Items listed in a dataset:
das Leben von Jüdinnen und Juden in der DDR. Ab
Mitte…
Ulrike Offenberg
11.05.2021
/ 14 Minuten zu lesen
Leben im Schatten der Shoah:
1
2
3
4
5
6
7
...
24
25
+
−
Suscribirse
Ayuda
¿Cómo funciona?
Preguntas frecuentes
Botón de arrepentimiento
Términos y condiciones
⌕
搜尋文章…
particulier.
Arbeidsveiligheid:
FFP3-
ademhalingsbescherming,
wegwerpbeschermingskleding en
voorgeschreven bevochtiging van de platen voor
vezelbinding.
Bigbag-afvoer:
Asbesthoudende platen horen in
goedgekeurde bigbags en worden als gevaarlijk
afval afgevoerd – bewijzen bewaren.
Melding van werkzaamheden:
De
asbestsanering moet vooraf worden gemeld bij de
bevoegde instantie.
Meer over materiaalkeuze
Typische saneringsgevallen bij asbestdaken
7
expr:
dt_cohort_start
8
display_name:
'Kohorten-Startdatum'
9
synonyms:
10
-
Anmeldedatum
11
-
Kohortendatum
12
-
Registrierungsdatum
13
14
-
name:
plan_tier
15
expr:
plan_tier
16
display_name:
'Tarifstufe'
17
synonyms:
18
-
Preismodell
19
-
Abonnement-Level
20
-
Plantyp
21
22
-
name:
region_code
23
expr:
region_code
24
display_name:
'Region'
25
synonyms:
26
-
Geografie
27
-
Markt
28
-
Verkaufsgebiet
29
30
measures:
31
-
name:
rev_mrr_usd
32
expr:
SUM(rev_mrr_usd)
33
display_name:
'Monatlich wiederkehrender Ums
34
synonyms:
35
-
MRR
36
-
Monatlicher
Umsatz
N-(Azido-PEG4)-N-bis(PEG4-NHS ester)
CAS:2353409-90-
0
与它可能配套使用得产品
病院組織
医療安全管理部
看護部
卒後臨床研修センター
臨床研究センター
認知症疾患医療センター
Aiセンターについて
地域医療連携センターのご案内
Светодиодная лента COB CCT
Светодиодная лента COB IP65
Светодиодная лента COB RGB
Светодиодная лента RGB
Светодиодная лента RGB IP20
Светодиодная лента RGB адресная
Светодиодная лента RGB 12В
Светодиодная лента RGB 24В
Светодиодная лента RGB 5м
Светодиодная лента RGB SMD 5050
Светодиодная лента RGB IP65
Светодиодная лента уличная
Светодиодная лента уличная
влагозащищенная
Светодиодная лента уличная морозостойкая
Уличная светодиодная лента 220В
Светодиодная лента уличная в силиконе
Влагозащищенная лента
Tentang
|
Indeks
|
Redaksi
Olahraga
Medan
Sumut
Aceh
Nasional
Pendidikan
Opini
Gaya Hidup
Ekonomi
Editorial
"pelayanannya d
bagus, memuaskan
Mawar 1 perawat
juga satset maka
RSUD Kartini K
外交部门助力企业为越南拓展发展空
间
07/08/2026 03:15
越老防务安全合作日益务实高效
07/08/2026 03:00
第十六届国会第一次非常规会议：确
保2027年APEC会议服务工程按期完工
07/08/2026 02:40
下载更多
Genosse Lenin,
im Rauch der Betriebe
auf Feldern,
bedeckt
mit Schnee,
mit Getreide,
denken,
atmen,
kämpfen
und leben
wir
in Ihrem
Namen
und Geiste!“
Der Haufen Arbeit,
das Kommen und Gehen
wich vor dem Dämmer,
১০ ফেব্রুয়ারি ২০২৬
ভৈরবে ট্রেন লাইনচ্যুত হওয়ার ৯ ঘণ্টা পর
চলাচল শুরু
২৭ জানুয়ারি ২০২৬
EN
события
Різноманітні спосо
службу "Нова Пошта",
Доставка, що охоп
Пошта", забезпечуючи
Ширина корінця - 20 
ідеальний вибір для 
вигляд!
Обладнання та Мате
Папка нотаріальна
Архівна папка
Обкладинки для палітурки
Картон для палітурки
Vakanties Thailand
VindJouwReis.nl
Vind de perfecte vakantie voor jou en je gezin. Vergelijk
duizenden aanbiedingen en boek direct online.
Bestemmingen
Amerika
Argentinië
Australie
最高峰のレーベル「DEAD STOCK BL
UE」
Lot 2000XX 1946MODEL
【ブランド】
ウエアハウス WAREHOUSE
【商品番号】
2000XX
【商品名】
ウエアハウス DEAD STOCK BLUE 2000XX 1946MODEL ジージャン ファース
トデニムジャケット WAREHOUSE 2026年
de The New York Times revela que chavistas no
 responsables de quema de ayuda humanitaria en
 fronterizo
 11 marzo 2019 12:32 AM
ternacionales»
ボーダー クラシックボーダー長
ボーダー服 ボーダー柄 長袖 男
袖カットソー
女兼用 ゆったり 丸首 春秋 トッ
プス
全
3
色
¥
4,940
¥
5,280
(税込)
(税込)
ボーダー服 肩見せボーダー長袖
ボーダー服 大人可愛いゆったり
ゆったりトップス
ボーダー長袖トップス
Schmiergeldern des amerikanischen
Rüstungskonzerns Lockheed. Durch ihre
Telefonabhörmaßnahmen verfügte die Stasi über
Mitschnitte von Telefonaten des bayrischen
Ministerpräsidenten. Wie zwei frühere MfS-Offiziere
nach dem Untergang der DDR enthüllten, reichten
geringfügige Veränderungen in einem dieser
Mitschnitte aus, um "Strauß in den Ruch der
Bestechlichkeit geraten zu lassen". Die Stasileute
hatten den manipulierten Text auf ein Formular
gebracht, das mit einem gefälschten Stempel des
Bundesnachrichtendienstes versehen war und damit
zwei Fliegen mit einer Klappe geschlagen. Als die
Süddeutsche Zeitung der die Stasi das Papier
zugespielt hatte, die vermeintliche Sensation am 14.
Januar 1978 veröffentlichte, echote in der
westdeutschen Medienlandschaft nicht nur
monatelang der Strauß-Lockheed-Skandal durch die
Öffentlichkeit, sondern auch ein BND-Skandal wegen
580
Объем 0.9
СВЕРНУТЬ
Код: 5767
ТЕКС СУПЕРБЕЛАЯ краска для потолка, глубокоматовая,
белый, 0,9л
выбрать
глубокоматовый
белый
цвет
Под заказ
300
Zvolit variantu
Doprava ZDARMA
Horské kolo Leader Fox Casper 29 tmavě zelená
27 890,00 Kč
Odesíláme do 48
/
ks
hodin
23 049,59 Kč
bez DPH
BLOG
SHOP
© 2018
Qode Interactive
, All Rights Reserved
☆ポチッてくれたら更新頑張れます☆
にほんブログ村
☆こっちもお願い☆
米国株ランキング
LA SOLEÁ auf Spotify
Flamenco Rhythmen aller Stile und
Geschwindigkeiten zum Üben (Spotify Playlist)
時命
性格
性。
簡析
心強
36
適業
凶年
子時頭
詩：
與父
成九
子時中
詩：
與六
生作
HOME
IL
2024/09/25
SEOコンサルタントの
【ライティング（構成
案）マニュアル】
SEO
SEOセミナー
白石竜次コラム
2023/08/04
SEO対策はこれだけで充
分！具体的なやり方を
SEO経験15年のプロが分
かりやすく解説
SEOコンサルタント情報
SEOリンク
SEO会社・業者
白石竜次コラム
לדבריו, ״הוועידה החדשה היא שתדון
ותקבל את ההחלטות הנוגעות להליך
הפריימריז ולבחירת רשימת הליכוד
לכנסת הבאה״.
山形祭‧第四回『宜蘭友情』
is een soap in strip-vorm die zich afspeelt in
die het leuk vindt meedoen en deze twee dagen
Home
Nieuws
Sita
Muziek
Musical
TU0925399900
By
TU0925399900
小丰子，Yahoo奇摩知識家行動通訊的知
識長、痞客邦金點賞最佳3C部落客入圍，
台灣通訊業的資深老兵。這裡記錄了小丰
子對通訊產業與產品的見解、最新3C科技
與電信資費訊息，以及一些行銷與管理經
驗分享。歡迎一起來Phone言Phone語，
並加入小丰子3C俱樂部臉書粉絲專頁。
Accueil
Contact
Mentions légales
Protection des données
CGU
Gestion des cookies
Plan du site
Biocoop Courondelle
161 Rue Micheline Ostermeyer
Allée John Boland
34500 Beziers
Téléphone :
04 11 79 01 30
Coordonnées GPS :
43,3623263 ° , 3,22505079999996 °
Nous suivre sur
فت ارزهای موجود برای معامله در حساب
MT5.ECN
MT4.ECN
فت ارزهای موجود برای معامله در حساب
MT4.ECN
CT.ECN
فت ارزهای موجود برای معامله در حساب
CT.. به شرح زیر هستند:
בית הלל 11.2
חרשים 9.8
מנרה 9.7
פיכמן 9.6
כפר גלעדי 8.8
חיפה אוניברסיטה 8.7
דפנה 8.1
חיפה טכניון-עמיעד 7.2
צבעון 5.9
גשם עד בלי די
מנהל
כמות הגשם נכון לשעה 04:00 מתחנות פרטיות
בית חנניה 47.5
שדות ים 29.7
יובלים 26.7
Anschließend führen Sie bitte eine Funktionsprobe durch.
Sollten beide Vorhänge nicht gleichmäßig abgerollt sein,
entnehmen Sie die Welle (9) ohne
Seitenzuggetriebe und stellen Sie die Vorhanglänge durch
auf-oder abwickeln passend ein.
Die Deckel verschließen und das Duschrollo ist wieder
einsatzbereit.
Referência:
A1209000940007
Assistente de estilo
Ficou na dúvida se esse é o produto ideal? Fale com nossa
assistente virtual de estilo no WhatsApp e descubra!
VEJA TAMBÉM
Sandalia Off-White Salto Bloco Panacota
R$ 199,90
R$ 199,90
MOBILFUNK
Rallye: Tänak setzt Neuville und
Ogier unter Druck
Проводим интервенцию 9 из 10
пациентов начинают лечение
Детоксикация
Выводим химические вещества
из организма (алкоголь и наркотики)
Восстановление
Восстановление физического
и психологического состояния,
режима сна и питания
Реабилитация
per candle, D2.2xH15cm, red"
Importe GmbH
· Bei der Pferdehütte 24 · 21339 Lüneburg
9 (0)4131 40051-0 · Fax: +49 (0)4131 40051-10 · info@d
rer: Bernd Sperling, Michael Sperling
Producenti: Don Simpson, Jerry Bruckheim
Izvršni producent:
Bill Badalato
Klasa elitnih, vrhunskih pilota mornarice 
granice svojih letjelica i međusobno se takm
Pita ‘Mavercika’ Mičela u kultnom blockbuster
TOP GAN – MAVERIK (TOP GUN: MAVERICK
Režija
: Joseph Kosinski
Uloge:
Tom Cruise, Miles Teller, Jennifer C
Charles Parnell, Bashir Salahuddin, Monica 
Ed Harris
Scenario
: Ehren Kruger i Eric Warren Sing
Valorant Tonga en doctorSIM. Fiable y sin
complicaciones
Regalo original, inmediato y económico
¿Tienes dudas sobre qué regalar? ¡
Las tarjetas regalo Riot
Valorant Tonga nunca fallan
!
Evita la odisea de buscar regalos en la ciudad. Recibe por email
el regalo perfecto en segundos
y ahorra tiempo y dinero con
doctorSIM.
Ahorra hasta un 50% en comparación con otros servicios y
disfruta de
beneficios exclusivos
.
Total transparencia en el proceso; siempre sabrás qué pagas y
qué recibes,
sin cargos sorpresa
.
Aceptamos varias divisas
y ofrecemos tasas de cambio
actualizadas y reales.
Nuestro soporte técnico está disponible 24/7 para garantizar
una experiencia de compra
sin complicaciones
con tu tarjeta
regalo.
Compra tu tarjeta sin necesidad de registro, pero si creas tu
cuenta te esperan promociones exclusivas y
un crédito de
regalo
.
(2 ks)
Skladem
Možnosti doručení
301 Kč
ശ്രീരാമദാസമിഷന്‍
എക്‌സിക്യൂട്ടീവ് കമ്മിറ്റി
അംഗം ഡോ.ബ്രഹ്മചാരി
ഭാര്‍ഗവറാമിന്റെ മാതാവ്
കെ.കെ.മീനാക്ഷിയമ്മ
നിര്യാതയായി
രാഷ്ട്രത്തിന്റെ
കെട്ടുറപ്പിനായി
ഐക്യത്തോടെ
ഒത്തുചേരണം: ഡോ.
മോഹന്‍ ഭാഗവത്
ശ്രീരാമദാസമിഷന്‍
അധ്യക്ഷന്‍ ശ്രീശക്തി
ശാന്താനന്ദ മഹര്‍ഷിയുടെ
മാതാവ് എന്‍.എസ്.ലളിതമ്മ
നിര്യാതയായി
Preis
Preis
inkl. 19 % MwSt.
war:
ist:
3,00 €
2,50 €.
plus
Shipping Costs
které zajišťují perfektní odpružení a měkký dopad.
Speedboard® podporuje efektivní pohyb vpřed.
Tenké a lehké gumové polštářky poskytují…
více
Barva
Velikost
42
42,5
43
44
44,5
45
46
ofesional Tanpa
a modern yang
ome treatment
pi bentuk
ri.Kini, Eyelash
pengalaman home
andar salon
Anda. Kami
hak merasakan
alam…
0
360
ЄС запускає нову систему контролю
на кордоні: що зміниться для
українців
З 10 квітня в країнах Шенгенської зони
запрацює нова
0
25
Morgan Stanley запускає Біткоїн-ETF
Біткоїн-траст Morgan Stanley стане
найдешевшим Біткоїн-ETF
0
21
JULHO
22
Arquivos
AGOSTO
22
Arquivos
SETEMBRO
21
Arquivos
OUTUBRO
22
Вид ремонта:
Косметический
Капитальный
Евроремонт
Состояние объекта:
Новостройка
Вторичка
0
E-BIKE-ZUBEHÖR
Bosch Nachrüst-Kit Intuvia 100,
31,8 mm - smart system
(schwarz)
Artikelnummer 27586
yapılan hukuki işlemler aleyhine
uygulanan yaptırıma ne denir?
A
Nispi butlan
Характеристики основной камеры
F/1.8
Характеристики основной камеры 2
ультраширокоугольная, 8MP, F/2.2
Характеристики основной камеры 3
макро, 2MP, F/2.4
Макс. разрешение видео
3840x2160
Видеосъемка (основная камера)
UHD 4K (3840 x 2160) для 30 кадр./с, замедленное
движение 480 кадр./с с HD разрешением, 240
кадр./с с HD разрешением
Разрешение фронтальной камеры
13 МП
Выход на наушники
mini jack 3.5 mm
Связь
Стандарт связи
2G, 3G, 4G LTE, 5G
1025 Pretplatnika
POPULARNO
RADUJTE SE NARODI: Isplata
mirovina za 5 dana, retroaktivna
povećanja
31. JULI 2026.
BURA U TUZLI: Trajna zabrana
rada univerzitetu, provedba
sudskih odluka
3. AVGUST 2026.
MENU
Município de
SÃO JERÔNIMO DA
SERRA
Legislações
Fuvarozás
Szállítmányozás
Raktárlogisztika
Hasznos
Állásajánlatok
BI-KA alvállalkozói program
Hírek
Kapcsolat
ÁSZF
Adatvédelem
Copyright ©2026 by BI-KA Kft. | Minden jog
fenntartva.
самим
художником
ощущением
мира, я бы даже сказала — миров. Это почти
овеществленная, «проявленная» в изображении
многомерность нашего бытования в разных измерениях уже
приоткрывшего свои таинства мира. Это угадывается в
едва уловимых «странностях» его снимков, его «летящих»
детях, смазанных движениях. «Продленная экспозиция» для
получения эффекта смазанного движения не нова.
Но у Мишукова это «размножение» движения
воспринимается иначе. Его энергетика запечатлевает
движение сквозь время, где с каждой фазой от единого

◆ JOB ITEM ◆
The lines above from the one containing "最高峰のレーベル「DEAD STOCK BL" through the one containing "Bundesnachrichtendienstes versehen war" are to be set down exactly, and no others.

◆ EXERCISE OUTPUT ◆
最高峰のレーベル「DEAD STOCK BL
UE」
Lot 2000XX 1946MODEL
【ブランド】
ウエアハウス WAREHOUSE
【商品番号】
2000XX
【商品名】
ウエアハウス DEAD STOCK BLUE 2000XX 1946MODEL ジージャン ファース
トデニムジャケット WAREHOUSE 2026年
de The New York Times revela que chavistas no
 responsables de quema de ayuda humanitaria en
 fronterizo
 11 marzo 2019 12:32 AM
ternacionales»
ボーダー クラシックボーダー長
ボーダー服 ボーダー柄 長袖 男
袖カットソー
女兼用 ゆったり 丸首 春秋 トッ
プス
全
3
色
¥
4,940
¥
5,280
(税込)
(税込)
ボーダー服 肩見せボーダー長袖
ボーダー服 大人可愛いゆったり
ゆったりトップス
ボーダー長袖トップス
Schmiergeldern des amerikanischen
Rüstungskonzerns Lockheed. Durch ihre
Telefonabhörmaßnahmen verfügte die Stasi über
Mitschnitte von Telefonaten des bayrischen
Ministerpräsidenten. Wie zwei frühere MfS-Offiziere
nach dem Untergang der DDR enthüllten, reichten
geringfügige Veränderungen in einem dieser
Mitschnitte aus, um "Strauß in den Ruch der
Bestechlichkeit geraten zu lassen". Die Stasileute
hatten den manipulierten Text auf ein Formular
gebracht, das mit einem gefälschten Stempel des
Bundesnachrichtendienstes versehen war und damit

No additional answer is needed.